Salesforce is a tough company to value. Much like Amazon (AMZN), Salesforce suppresses earnings by aggressive reinvestment. In the last 12 months, Sales and marketing expenses equaled 44.7% of CRM revenues, R&D was 16.8% and Stock-based-compensation (SBC) was 10.5%. 73% of revenues for the three factors. Valuing Salesforce on earnings doesn’t make much sense, considering their low net income margins. I rather look at Free Cash Flow. I also use enterprise value, to account for their $3.8 billion in net debt. Salesforce currently trades around 36 times Free Cash Flow. In the graphic below you can see that I had a look at the different factors and how small changes can improve the valuation significantly. Salesforce is still compounding customers and revenue at a very rapid pace, 26% revenue growth at their scale is unprecedented in enterprise software. At some point, they will be able to focus on profitability though. If we assume a reduction of 25% in R&D, S&M and SBC spending, we’d be left with a 19 times FCF multiple, or a 5.2% FCF yield. I think that the current valuation is reasonable for a company growing at the rates (25%~) and scale Salesforce is growing at. Over the next few years, it will be important to observe where the percentage of revenues for R&D, S&M and SBC goes.

Salesforce multiples

Salesforce multiples (Authors model)

Conclusion

I consider Salesforce a buy at these levels and bought more shares last week. Salesforce now accounts for 4% of my portfolio.

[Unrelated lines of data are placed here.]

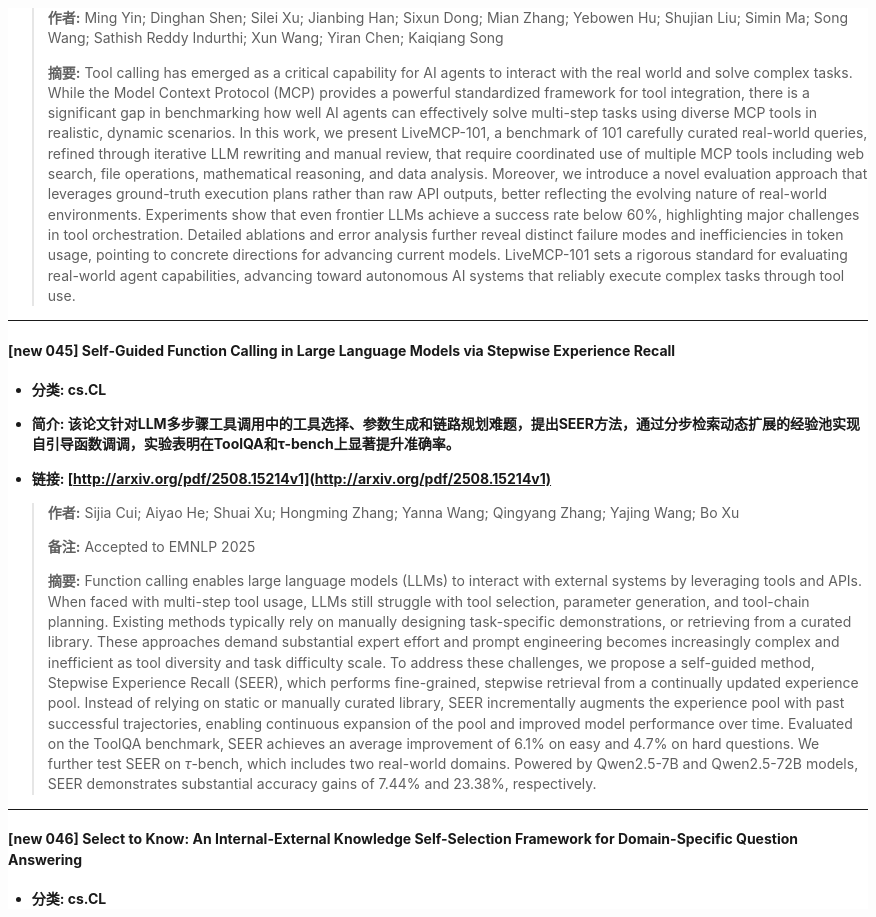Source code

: > **作者:** Ming Yin; Dinghan Shen; Silei Xu; Jianbing Han; Sixun Dong; Mian Zhang; Yebowen Hu; Shujian Liu; Simin Ma; Song Wang; Sathish Reddy Indurthi; Xun Wang; Yiran Chen; Kaiqiang Song
>
> **摘要:** Tool calling has emerged as a critical capability for AI agents to interact with the real world and solve complex tasks. While the Model Context Protocol (MCP) provides a powerful standardized framework for tool integration, there is a significant gap in benchmarking how well AI agents can effectively solve multi-step tasks using diverse MCP tools in realistic, dynamic scenarios. In this work, we present LiveMCP-101, a benchmark of 101 carefully curated real-world queries, refined through iterative LLM rewriting and manual review, that require coordinated use of multiple MCP tools including web search, file operations, mathematical reasoning, and data analysis. Moreover, we introduce a novel evaluation approach that leverages ground-truth execution plans rather than raw API outputs, better reflecting the evolving nature of real-world environments. Experiments show that even frontier LLMs achieve a success rate below 60\%, highlighting major challenges in tool orchestration. Detailed ablations and error analysis further reveal distinct failure modes and inefficiencies in token usage, pointing to concrete directions for advancing current models. LiveMCP-101 sets a rigorous standard for evaluating real-world agent capabilities, advancing toward autonomous AI systems that reliably execute complex tasks through tool use.
>
---
#### [new 045] Self-Guided Function Calling in Large Language Models via Stepwise Experience Recall
- **分类: cs.CL**

- **简介: 该论文针对LLM多步骤工具调用中的工具选择、参数生成和链路规划难题，提出SEER方法，通过分步检索动态扩展的经验池实现自引导函数调调，实验表明在ToolQA和τ-bench上显著提升准确率。**

- **链接: [http://arxiv.org/pdf/2508.15214v1](http://arxiv.org/pdf/2508.15214v1)**

> **作者:** Sijia Cui; Aiyao He; Shuai Xu; Hongming Zhang; Yanna Wang; Qingyang Zhang; Yajing Wang; Bo Xu
>
> **备注:** Accepted to EMNLP 2025
>
> **摘要:** Function calling enables large language models (LLMs) to interact with external systems by leveraging tools and APIs. When faced with multi-step tool usage, LLMs still struggle with tool selection, parameter generation, and tool-chain planning. Existing methods typically rely on manually designing task-specific demonstrations, or retrieving from a curated library. These approaches demand substantial expert effort and prompt engineering becomes increasingly complex and inefficient as tool diversity and task difficulty scale. To address these challenges, we propose a self-guided method, Stepwise Experience Recall (SEER), which performs fine-grained, stepwise retrieval from a continually updated experience pool. Instead of relying on static or manually curated library, SEER incrementally augments the experience pool with past successful trajectories, enabling continuous expansion of the pool and improved model performance over time. Evaluated on the ToolQA benchmark, SEER achieves an average improvement of 6.1\% on easy and 4.7\% on hard questions. We further test SEER on $\tau$-bench, which includes two real-world domains. Powered by Qwen2.5-7B and Qwen2.5-72B models, SEER demonstrates substantial accuracy gains of 7.44\% and 23.38\%, respectively.
>
---
#### [new 046] Select to Know: An Internal-External Knowledge Self-Selection Framework for Domain-Specific Question Answering
- **分类: cs.CL**
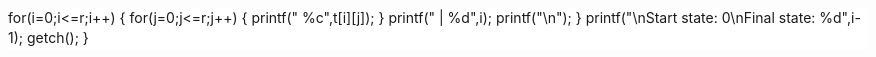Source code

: for(i=0;i<=r;i++)
{
for(j=0;j<=r;j++)
{
printf("  %c",t[i][j]);
}
printf("  | %d",i);
printf("\n");
}
printf("\nStart state: 0\nFinal state: %d",i-1);
getch();
}



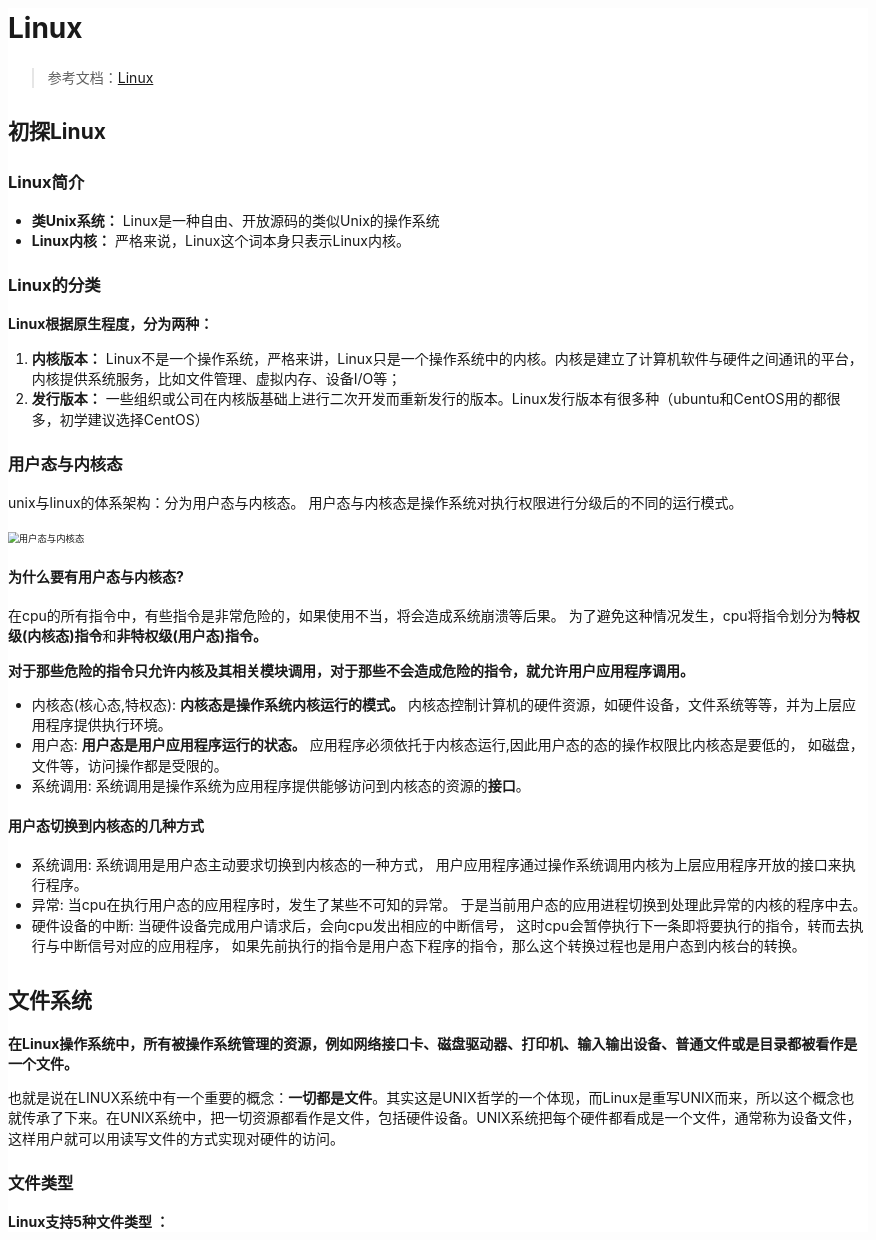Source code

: # Linux

>   参考文档：[Linux](https://snailclimb.gitee.io/javaguide/#/docs/operating-system/linux)

## 初探Linux

### Linux简介

*   **类Unix系统：** Linux是一种自由、开放源码的类似Unix的操作系统
*   **Linux内核：** 严格来说，Linux这个词本身只表示Linux内核。

### Linux的分类

**Linux根据原生程度，分为两种：**

1.  **内核版本：** Linux不是一个操作系统，严格来讲，Linux只是一个操作系统中的内核。内核是建立了计算机软件与硬件之间通讯的平台，内核提供系统服务，比如文件管理、虚拟内存、设备I/O等；
2.  **发行版本：** 一些组织或公司在内核版基础上进行二次开发而重新发行的版本。Linux发行版本有很多种（ubuntu和CentOS用的都很多，初学建议选择CentOS）

### 用户态与内核态

unix与linux的体系架构：分为用户态与内核态。 用户态与内核态是操作系统对执行权限进行分级后的不同的运行模式。

<img src="https://snailclimb.gitee.io/javaguide/media/pictures/linux/%E7%94%A8%E6%88%B7%E6%80%81%E4%B8%8E%E5%86%85%E6%A0%B8%E6%80%81.png" alt="用户态与内核态" style="zoom: 67%;" />

#### 为什么要有用户态与内核态?

在cpu的所有指令中，有些指令是非常危险的，如果使用不当，将会造成系统崩溃等后果。 为了避免这种情况发生，cpu将指令划分为**特权级(内核态)指令**和**非特权级(用户态)指令。**

**对于那些危险的指令只允许内核及其相关模块调用，对于那些不会造成危险的指令，就允许用户应用程序调用。**

*   内核态(核心态,特权态): **内核态是操作系统内核运行的模式。** 内核态控制计算机的硬件资源，如硬件设备，文件系统等等，并为上层应用程序提供执行环境。
*   用户态: **用户态是用户应用程序运行的状态。** 应用程序必须依托于内核态运行,因此用户态的态的操作权限比内核态是要低的， 如磁盘，文件等，访问操作都是受限的。
*   系统调用: 系统调用是操作系统为应用程序提供能够访问到内核态的资源的**接口**。

#### 用户态切换到内核态的几种方式

*   系统调用: 系统调用是用户态主动要求切换到内核态的一种方式， 用户应用程序通过操作系统调用内核为上层应用程序开放的接口来执行程序。
*   异常: 当cpu在执行用户态的应用程序时，发生了某些不可知的异常。 于是当前用户态的应用进程切换到处理此异常的内核的程序中去。
*   硬件设备的中断: 当硬件设备完成用户请求后，会向cpu发出相应的中断信号， 这时cpu会暂停执行下一条即将要执行的指令，转而去执行与中断信号对应的应用程序， 如果先前执行的指令是用户态下程序的指令，那么这个转换过程也是用户态到内核台的转换。

## 文件系统

**在Linux操作系统中，所有被操作系统管理的资源，例如网络接口卡、磁盘驱动器、打印机、输入输出设备、普通文件或是目录都被看作是一个文件。**

也就是说在LINUX系统中有一个重要的概念：**一切都是文件**。其实这是UNIX哲学的一个体现，而Linux是重写UNIX而来，所以这个概念也就传承了下来。在UNIX系统中，把一切资源都看作是文件，包括硬件设备。UNIX系统把每个硬件都看成是一个文件，通常称为设备文件，这样用户就可以用读写文件的方式实现对硬件的访问。

### 文件类型

**Linux支持5种文件类型 ：**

An investment into Salesforce doesn’t come without risk though, as there are a lot of moving parts:

  • Transition to a new CEO eventually, especially looking at the Twitter controversy of Co-CEO Bret Taylor.
  • Increasing profitability through better cost controls and SBC easing.
  • Fending off competition in a highly competitive market.

I am confident in Marc Benioff and the team to deliver market-beating returns for shareholders as they did in the past.